Reproduce the records below word for word, leaving out the pictures.

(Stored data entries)
------

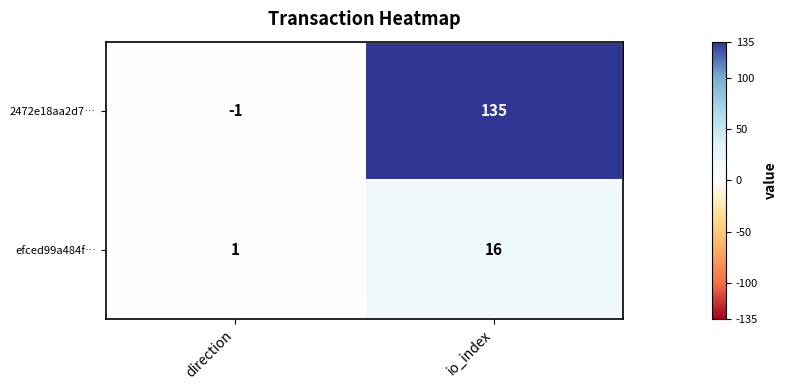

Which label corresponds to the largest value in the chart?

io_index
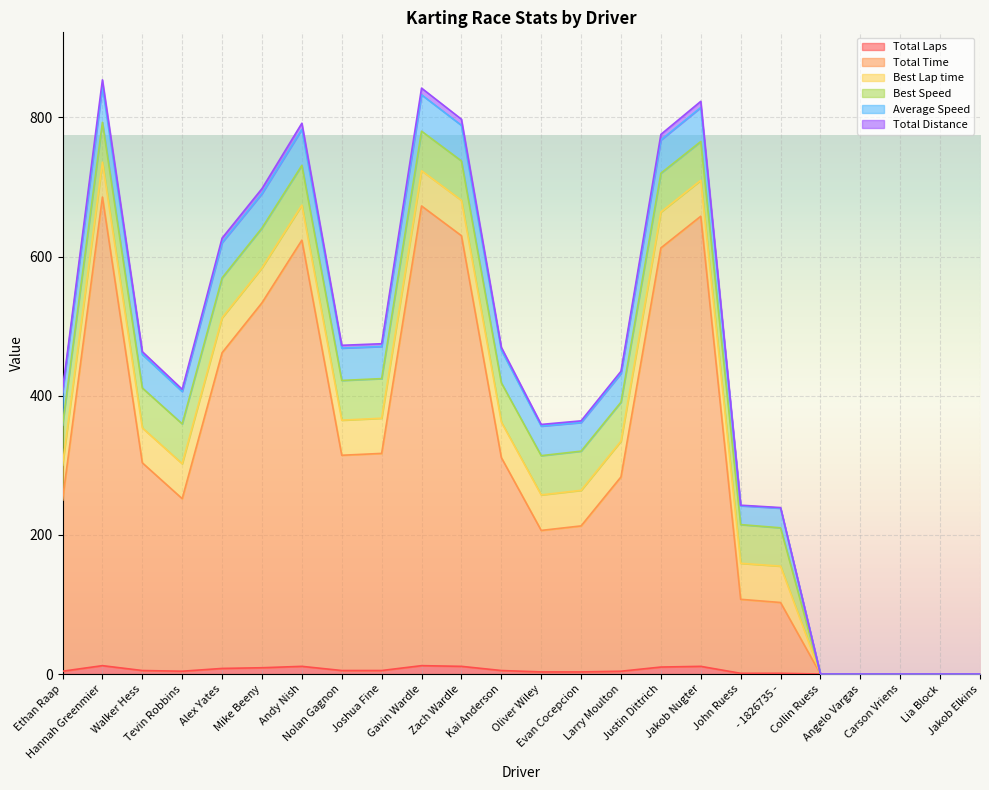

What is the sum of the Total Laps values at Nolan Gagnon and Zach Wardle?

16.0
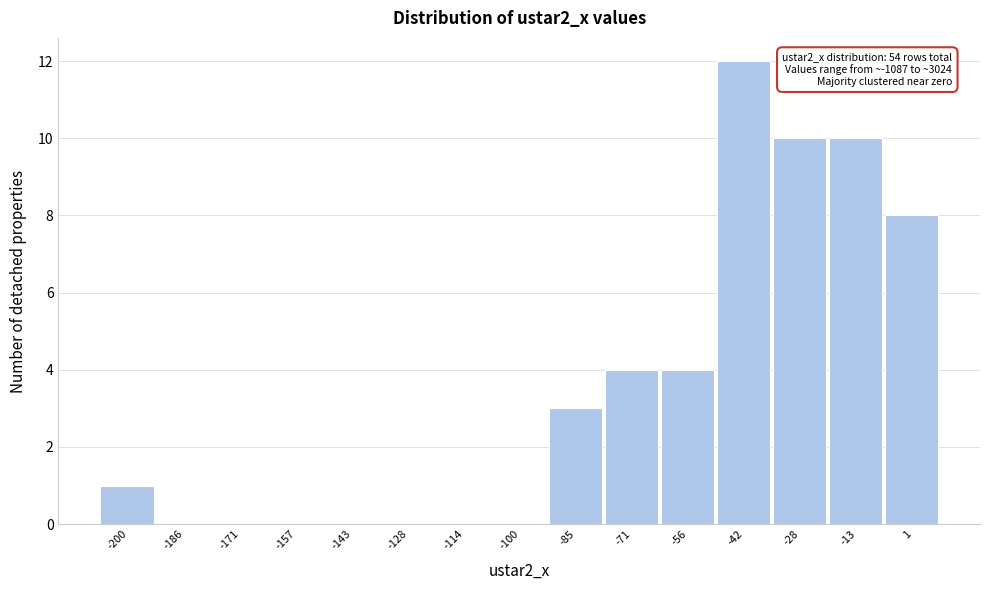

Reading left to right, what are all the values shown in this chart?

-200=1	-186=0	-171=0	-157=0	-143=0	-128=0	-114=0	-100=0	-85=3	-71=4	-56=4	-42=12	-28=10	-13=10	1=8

------

» **WRITTEN SOLUTION**:
Which label corresponds to the largest value in the chart?

io_index

What is the sum of the Total Laps values at Nolan Gagnon and Zach Wardle?

16.0

Reading left to right, what are all the values shown in this chart?

-200=1	-186=0	-171=0	-157=0	-143=0	-128=0	-114=0	-100=0	-85=3	-71=4	-56=4	-42=12	-28=10	-13=10	1=8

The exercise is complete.